• **Provided passage**

    such an article could also mention some of the portable pre-amps available.

  • johnsrude

    Is there something in particular that bugs you about ATRAC compression artifacts? MP3 compression artifacts bother me a lot but I don't hear as much difference between CD-quality and ATRAC as I do between CDs and vinyl.

    Maybe I just have strange ears.


  • m15a

    but i think the universality of mp3s is a plus to many. i'd probably flip off a website if it said, "uploaded here are so samples i recorded *in atrac format*".

  • johnsrude

    The folks I know use lossless compression formats such as SHN or FLAC. Lossless compression means that the sound is the same quality as what first came down the microphone. Lossy compression such as MP3 and ATRAC introduce artifacts into the recording which irritate some folks.

    ATRAC to MP3 converters are free and readily available.
    Me, I don't care. If I hear someone's doing good music and it only takes me a minute or so to download a codec, I'll do it.

    The whole discussion is probably moot as there are indications that Sony may soon stop making MD players.

    Fine with me. In a couple of years I'll just pick up the old ones on eBay or at the local thrift shop. I own vinyl, cassettes, VHS, CD, DVDs and MDs. What's another format once sound quality is at a level where only dogs can tell the difference? javascript:ac_smilie(';)')

  • admin

    Well, we're comparing apples to oranges a bit — the old (non-HD) MiniDisc used lossy ATRAC compression, though the loss in fidelity was pretty small. (The compression was about the last thing you'd worry about on a MiniDisc recorder — equipment noise and low-end analog-to-digital converters are more of an issue, plus, of course, the quality of your mic.)

    The HD models now have lossless compression.

    But I still say convenience is a big issue. It's easier to drag a file off a MicroTrack or my iRiver and open it in any program than it is to convert an ATRAC file. Also, I don't see a price difference, talking street price here, that would make me choose the Sony MD over the MicroTrack for the reasons I mention.

    That's not to say an HD MiniDisc isn't the perfect solution for some people.

    With high-end recorders like the new Tascam coming down, I also wonder if the best combination (if you can afford it) would be a reasonable MP3 player for light duties and something more serious for heavy-duty recording needs.

    More on this soon . . . thanks for the comments, especially since recorders I think are never really one size fits all.

• **Problems to solve**
(a) Answer from the MiniDisc comment thread:
(i) Which lossless compression formats does johnsrude say the people he knows use?
(ii) What kind of compression does admin say the HD MiniDisc models now have?
(iii) What does johnsrude say there are indications Sony may soon stop making?
(b) Reproduce the MiniDisc comment thread word for word, starting at "Well, we're comparing" and ending at "for some people.".
The material after this point is separate from the MiniDisc comment thread.

• **Dataset excerpts**
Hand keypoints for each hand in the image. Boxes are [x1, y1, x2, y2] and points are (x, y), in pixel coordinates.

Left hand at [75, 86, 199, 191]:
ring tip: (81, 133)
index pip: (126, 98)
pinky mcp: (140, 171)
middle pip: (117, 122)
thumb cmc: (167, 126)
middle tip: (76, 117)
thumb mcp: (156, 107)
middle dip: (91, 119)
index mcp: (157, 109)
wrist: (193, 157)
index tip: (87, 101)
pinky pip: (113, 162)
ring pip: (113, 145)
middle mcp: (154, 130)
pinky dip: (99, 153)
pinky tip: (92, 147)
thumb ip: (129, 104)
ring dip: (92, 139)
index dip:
* * *
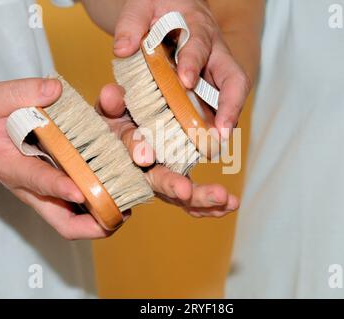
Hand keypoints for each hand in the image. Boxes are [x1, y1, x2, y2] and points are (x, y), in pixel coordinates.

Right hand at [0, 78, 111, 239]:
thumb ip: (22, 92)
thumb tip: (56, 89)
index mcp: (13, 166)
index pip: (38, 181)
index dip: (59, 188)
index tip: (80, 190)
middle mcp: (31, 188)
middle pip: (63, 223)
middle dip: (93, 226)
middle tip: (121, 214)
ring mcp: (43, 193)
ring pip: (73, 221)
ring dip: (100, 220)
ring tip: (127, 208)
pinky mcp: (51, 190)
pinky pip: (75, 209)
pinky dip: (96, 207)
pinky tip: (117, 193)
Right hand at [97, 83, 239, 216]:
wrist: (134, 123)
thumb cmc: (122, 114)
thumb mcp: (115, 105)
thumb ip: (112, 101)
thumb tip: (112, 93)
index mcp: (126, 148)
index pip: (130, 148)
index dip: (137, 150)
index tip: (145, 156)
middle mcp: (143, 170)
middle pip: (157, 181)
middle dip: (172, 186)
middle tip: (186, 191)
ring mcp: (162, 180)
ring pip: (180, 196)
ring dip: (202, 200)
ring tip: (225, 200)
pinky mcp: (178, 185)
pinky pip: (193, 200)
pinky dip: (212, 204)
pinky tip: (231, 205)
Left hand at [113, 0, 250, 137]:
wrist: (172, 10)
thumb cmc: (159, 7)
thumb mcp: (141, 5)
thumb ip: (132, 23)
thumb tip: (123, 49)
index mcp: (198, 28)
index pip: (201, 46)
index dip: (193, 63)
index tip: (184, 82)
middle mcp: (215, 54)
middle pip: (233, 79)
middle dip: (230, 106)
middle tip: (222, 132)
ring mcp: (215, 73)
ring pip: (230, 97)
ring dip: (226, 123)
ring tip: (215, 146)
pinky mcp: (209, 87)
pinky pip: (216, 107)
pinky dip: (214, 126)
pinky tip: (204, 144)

• **Results for the exercise**
(a)
(i) SHN or FLAC
(ii) Lossless compression
(iii) MD players

(b)
Well, we're comparing apples to oranges a bit — the old (non-HD) MiniDisc used lossy ATRAC compression, though the loss in fidelity was pretty small. (The compression was about the last thing you'd worry about on a MiniDisc recorder — equipment noise and low-end analog-to-digital converters are more of an issue, plus, of course, the quality of your mic.)

    The HD models now have lossless compression.

    But I still say convenience is a big issue. It's easier to drag a file off a MicroTrack or my iRiver and open it in any program than it is to convert an ATRAC file. Also, I don't see a price difference, talking street price here, that would make me choose the Sony MD over the MicroTrack for the reasons I mention.

    That's not to say an HD MiniDisc isn't the perfect solution for some people.